Il 17 dicembre 2024, EFRAG ha trasmesso alla Commissione Europea il parere tecnico sul VSME (Voluntary Standard for SME), lo standard volontario di rendicontazione per le micro, piccole e medie imprese non quotate.

Lo standard VSME fornisce un quadro unificato per la raccolta e la comunicazione delle informazioni ESG, semplificando le richieste di dati e migliorando l’accesso ai finanziamenti sostenibili.

Il Contesto Normativo del VSME

Lo standard è stato sviluppato appositamente per le imprese che non rientrano nell’ambito di applicazione obbligatoria della direttiva sulla rendicontazione della sostenibilità aziendale CSRD (Corporate Sustainability Reporting Standard). Il lavoro di EFRAG su questo standard si inserisce nel quadro del pacchetto di misure a sostegno delle PMI presentato dalla Commissione Europea nel settembre 2023, dove lo standard VSME viene esplicitamente indicato come uno strumento utile per facilitare l’accesso delle PMI ai finanziamenti sostenibili

Le Principali Novità del VSME

Questo standard mira a fornire un quadro di riferimento unificato per la raccolta di informazioni, con l’obiettivo di sostituire le numerose richieste di dati ESG attualmente frammentate e poco coordinate fra loro. Lo standard è strutturato in due moduli: un modulo di base (Basic Module) e uno più dettagliato (Comprehensive Module), progettati per rispondere alle esigenze informative dei principali partner commerciali delle PMI, come banche, investitori e grandi imprese. Pur essendo applicabile a tutti i settori, si prevede la possibilità che in futuro possano essere richieste informazioni aggiuntive per specifici ambiti di attività, soprattutto per quanto riguarda le emissioni GHG relative allo Scope 3.
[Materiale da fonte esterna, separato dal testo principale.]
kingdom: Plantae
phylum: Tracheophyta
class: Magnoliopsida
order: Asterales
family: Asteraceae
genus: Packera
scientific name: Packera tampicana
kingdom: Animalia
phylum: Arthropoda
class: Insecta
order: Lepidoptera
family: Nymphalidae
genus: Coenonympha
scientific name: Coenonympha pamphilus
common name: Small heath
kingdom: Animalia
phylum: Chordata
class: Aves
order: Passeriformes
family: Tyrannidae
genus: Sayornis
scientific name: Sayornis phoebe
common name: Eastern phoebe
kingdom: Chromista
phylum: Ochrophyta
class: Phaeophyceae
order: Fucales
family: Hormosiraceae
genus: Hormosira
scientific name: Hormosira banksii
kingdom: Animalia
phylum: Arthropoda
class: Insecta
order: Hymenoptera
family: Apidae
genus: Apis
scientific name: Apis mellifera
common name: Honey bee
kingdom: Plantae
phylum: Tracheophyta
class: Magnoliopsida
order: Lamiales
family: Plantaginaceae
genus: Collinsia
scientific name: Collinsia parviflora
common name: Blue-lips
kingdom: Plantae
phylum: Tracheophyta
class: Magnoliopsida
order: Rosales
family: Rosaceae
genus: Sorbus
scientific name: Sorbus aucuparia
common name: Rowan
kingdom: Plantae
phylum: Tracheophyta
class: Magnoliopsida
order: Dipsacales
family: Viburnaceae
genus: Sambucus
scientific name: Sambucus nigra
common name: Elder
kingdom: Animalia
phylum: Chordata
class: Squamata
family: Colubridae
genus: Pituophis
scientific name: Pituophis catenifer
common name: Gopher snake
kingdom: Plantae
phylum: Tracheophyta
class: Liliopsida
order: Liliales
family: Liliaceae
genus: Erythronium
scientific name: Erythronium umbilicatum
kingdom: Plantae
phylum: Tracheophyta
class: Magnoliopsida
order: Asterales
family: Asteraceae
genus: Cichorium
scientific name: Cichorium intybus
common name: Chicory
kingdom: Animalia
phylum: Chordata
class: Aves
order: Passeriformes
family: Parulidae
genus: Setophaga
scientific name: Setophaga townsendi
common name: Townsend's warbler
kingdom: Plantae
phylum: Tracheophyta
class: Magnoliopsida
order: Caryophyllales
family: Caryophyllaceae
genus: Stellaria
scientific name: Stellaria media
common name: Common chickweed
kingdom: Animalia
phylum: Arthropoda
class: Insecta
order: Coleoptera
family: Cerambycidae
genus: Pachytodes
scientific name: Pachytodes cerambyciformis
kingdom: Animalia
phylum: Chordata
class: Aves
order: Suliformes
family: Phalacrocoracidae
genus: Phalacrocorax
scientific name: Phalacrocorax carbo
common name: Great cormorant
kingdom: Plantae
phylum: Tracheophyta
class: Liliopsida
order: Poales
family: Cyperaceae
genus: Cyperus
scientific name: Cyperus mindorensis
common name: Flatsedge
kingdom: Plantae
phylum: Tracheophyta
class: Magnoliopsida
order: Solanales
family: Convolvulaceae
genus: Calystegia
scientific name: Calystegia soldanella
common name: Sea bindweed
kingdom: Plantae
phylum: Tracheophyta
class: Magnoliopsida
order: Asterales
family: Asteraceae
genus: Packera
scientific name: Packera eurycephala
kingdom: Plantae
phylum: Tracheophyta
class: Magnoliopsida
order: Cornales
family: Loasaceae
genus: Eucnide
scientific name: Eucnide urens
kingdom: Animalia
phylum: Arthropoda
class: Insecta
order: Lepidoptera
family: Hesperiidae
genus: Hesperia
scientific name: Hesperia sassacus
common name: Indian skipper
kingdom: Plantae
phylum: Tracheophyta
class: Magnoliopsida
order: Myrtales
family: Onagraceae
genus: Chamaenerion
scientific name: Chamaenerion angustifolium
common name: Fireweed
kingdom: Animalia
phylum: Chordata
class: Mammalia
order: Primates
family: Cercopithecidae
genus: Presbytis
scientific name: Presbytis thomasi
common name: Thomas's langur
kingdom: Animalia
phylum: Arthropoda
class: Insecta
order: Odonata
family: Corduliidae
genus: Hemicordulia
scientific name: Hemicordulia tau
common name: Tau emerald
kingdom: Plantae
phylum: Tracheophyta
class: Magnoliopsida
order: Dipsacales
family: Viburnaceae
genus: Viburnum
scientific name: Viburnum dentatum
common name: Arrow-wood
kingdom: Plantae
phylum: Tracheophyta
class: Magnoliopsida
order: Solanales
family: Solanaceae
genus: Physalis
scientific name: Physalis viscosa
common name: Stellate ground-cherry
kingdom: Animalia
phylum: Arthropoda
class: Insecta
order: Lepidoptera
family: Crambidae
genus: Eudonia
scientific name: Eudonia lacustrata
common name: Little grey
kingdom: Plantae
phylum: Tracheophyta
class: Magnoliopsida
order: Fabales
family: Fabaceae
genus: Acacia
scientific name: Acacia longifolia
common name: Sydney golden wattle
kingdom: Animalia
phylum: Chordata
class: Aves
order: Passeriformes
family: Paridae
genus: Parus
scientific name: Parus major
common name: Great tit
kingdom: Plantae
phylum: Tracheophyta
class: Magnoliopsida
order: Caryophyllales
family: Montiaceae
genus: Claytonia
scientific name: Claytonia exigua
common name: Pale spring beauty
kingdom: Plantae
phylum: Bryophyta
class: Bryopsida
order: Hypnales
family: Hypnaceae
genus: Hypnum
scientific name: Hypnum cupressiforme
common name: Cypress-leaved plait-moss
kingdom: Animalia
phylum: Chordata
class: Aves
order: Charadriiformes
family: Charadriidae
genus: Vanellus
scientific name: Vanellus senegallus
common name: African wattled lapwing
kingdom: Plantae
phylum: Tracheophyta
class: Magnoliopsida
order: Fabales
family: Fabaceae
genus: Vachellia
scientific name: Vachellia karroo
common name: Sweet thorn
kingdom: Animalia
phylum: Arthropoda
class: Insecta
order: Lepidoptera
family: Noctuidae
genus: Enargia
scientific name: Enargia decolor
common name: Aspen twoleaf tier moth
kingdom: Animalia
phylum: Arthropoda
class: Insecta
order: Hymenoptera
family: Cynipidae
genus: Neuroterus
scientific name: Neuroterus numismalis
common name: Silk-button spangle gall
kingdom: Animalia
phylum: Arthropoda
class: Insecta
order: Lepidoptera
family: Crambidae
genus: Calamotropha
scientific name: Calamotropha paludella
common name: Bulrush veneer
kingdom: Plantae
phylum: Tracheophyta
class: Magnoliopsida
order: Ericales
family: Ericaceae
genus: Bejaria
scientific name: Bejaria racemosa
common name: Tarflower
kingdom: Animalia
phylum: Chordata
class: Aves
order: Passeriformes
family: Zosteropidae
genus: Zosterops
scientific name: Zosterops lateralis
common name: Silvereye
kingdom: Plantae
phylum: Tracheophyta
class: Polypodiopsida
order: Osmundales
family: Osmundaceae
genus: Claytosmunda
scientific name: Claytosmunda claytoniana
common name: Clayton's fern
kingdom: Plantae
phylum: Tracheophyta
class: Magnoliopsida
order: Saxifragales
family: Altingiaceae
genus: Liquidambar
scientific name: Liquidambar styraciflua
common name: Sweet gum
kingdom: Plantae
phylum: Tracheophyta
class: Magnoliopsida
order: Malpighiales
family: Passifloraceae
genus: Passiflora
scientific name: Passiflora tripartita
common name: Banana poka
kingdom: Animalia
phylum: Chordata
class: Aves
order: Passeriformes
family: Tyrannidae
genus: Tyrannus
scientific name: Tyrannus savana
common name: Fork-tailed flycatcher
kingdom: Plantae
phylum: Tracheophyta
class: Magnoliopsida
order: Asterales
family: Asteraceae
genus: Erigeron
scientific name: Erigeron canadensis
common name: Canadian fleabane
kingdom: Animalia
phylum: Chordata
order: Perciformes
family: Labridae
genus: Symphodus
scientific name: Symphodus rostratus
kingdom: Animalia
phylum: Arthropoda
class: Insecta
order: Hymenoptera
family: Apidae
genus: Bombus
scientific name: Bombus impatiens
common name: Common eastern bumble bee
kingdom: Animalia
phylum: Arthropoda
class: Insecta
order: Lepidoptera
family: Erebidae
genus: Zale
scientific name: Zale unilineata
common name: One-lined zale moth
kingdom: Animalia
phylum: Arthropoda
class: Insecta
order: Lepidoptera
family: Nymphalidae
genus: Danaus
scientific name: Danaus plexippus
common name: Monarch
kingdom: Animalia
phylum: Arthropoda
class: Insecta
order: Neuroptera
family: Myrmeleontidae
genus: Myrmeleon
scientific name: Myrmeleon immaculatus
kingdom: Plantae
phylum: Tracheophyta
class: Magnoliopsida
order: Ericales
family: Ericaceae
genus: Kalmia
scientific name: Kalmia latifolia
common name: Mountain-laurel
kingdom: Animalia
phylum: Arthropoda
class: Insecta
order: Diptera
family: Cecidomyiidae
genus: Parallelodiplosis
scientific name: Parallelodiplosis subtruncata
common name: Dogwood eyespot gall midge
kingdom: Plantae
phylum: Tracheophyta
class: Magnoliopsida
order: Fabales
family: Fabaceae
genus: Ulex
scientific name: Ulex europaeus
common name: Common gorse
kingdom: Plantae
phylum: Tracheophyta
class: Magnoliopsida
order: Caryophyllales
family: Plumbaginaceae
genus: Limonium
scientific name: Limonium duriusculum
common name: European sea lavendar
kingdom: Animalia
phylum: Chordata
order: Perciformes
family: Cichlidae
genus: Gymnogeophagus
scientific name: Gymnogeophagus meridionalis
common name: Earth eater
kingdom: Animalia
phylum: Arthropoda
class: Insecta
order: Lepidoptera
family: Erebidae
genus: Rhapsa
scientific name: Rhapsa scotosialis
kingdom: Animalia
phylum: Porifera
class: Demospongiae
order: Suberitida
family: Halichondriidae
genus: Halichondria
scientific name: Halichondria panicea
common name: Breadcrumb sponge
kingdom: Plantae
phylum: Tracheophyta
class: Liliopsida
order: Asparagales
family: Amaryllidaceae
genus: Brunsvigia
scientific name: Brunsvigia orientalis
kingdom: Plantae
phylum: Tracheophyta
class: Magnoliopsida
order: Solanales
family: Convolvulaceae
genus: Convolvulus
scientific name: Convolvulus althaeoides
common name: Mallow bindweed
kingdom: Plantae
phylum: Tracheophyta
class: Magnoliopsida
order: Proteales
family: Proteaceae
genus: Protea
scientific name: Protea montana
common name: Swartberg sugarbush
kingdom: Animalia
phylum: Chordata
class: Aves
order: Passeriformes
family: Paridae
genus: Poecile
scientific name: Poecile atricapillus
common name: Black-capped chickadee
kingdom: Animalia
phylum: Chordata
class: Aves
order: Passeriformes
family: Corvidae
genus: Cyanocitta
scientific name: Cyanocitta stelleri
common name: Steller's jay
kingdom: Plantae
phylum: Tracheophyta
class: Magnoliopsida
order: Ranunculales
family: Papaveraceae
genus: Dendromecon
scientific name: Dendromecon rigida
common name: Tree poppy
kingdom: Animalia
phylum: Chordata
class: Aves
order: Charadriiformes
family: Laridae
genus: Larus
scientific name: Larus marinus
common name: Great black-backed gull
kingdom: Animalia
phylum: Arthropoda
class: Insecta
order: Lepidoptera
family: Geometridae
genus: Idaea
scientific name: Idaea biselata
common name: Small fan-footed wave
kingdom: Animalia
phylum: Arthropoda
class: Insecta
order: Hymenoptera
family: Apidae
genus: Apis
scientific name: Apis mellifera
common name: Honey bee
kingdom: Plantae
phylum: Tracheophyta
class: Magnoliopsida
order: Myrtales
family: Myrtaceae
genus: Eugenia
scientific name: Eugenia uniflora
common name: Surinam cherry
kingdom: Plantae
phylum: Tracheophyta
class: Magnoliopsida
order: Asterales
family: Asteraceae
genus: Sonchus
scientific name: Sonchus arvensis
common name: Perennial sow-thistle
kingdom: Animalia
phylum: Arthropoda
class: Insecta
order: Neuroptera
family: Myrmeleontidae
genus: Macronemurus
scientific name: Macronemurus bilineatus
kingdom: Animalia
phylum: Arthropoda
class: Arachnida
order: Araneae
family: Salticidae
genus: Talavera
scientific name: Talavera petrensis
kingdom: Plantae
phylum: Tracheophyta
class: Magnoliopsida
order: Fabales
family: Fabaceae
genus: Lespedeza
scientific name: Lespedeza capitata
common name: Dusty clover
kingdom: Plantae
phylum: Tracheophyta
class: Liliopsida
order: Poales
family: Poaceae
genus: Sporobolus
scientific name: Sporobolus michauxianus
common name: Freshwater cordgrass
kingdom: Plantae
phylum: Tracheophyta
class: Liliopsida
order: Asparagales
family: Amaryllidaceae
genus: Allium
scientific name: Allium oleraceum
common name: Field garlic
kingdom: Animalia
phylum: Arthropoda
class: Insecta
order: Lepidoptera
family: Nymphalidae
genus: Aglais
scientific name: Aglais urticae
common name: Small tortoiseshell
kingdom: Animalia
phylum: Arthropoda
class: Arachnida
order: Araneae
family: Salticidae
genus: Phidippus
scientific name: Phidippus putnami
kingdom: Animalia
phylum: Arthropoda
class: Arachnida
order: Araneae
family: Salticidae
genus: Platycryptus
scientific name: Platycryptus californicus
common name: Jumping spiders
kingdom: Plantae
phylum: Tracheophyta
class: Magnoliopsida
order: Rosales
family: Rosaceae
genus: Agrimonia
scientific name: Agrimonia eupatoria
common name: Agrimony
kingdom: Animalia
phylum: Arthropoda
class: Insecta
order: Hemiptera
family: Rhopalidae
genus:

Le modifiche più rilevanti rispetto alle precedenti versioni riguardano, in particolare, questi aspetti:

  • Analisi di doppia materialità: di particolare importanza è la decisione di eliminare il concetto di materialità. Di conseguenza, alle PMI non sarà più richiesto di eseguire un’analisi di materialità, seguendo i concetti di materialità di impatto e materialità finanziaria.
  • Principio “If Applicable”: in sostituzione all’analisi di doppia materialità è stato introdotto il principio “If applicable”. Questo significa che le aziende saranno tenute a rendicontare sulle tematiche di sostenibilità non obbligatorie soltanto se le richieste contenute all’interno degli standard sono applicabili alla loro realtà di riferimento
  • Struttura: lo standard è stato riorganizzato in due moduli principali: il Modulo Base (11 Disclosure) e il Modulo Completo (9 Disclosure). Il Modulo Base contiene le informazioni principali su cui le aziende sono tenute a rendicontare ed è pensato per rispondere anche alle esigenze delle microimprese. Il Modulo completo presenta invece informazioni più complete rispetto al modulo base, che possono essere richieste da eventuali partner commerciali.
  • Divulgazione narrativa: il modulo narrativo PAT (Politiche, Azioni e Obiettivi) è stato eliminato e il suo contenuto è stato integrato negli altri moduli.

Supporto per l’Implementazione del VSME

Il 18 dicembre 2024 sono stati inoltre pubblicati tre video informativi dedicati alla nuova versione dei VSME, con l’obiettivo di fornire una panoramica introduttiva e un approfondimento sui contenuti dello standard.
Nel 2025, inoltre, EFRAG darà il via a diverse iniziative, che includeranno la pubblicazione di guide pratiche e materiali formativi, azioni di sensibilizzazione, eventi informativi e l’osservazione delle nuove piattaforme e strumenti in fase di sviluppo per supportare le imprese nella rendicontazione di sostenibilità.